Prompt — Copy each line in the data below that contains the word "CELG".

(Image and design file data)
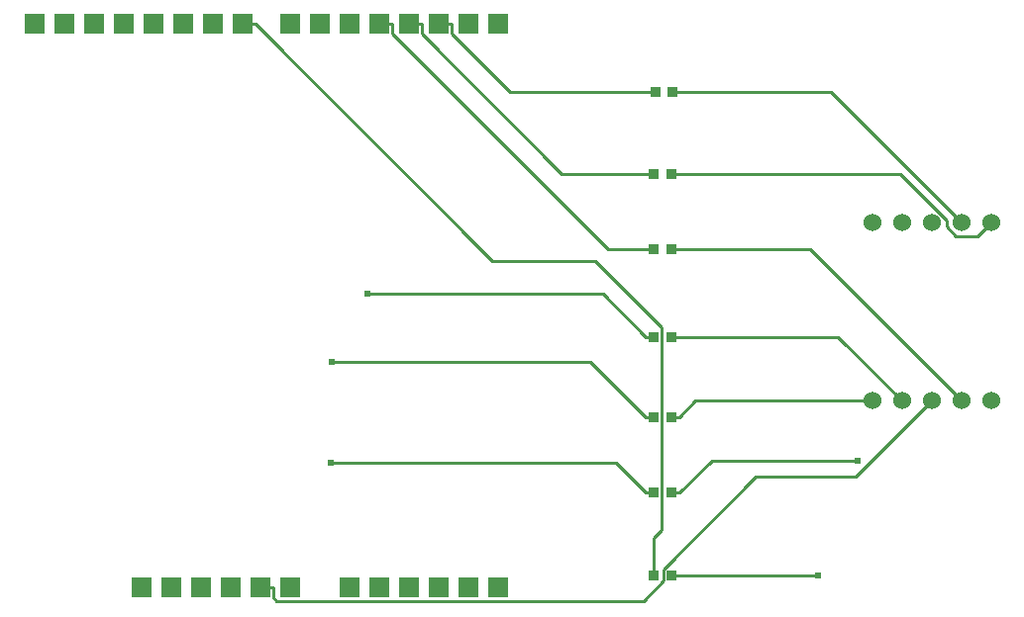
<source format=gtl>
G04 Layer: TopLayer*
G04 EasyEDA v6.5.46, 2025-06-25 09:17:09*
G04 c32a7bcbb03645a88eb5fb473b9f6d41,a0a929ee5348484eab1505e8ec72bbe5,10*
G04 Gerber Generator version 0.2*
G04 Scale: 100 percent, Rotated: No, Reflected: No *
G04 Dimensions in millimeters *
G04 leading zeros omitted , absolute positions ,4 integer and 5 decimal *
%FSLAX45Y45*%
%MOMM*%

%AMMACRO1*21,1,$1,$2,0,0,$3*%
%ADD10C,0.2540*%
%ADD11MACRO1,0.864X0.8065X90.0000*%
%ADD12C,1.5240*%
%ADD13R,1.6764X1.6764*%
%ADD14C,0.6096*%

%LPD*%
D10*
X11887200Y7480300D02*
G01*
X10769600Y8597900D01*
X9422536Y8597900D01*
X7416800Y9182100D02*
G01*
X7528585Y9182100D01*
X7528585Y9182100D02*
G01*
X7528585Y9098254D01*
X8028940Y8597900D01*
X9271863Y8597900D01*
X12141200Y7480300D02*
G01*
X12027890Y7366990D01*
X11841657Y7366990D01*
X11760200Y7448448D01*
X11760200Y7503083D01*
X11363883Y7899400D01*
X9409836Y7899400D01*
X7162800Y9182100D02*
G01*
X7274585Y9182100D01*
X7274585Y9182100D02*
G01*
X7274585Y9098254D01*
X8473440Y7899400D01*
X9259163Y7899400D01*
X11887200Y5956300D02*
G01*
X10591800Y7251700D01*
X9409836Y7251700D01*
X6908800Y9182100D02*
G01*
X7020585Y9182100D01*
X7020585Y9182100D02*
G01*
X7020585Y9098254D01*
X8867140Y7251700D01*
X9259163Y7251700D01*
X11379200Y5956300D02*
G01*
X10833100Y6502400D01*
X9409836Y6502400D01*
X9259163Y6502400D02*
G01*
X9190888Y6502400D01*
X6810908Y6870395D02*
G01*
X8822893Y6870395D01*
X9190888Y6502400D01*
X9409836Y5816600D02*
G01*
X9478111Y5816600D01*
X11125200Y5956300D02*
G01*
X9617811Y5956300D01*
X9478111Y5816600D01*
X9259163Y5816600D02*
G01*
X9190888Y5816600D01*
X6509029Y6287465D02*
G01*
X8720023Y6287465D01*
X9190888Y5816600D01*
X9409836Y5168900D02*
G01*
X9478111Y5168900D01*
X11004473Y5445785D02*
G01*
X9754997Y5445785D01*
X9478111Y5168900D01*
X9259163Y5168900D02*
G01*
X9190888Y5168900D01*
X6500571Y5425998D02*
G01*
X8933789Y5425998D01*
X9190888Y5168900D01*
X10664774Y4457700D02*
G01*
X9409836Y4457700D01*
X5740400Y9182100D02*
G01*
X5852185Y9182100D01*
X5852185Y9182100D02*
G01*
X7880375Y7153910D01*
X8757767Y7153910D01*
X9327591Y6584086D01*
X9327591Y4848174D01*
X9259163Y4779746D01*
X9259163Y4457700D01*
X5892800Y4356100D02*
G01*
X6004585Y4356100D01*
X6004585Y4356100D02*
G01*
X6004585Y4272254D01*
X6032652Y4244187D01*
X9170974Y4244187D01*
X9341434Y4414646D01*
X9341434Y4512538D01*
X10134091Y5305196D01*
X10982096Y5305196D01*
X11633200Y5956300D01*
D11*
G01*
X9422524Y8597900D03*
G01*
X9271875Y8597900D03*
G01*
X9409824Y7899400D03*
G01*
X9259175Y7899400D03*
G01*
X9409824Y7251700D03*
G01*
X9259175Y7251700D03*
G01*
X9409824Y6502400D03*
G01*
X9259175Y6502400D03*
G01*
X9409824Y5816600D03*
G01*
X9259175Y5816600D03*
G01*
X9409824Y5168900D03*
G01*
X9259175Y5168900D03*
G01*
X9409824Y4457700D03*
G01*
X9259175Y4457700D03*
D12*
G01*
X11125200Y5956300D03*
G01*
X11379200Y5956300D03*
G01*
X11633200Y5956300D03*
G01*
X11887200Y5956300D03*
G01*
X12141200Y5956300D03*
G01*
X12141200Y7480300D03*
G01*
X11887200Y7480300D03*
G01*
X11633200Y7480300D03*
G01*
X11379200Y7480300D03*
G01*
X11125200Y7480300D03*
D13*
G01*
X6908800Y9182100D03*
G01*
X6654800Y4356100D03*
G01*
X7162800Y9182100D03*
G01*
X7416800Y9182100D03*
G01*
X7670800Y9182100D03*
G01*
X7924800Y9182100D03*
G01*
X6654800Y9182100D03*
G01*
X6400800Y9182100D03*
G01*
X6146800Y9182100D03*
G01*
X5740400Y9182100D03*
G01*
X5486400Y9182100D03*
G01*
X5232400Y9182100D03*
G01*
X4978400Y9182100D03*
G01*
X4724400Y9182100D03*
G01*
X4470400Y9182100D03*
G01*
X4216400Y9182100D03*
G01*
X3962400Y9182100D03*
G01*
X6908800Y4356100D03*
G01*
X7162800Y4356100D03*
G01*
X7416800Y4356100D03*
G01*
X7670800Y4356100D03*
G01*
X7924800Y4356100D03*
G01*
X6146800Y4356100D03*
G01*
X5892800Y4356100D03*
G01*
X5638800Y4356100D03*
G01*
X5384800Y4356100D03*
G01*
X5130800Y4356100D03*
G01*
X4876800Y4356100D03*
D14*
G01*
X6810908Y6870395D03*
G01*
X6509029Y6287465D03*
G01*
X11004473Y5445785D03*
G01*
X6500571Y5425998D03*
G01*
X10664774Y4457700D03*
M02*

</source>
==
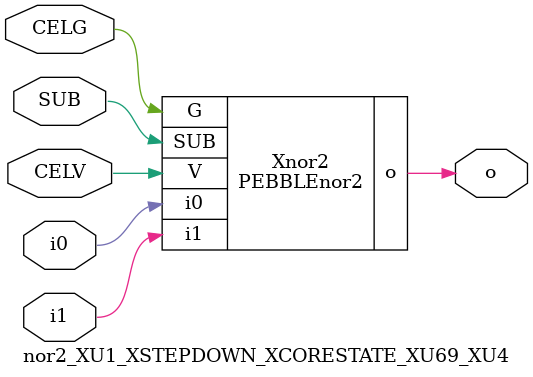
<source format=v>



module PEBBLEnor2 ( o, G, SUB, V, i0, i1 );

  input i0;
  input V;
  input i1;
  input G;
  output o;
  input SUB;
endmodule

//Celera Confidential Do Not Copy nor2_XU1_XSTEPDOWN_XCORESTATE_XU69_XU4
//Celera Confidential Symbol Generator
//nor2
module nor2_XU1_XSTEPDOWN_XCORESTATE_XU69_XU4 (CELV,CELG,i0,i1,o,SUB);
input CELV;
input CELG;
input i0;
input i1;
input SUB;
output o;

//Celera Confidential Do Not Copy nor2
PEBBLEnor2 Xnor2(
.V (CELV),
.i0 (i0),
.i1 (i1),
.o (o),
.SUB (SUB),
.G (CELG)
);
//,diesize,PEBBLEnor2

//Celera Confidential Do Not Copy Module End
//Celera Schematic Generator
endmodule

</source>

Answer box —
module nor2_XU1_XSTEPDOWN_XCORESTATE_XU69_XU4 (CELV,CELG,i0,i1,o,SUB);
input CELG;
.G (CELG)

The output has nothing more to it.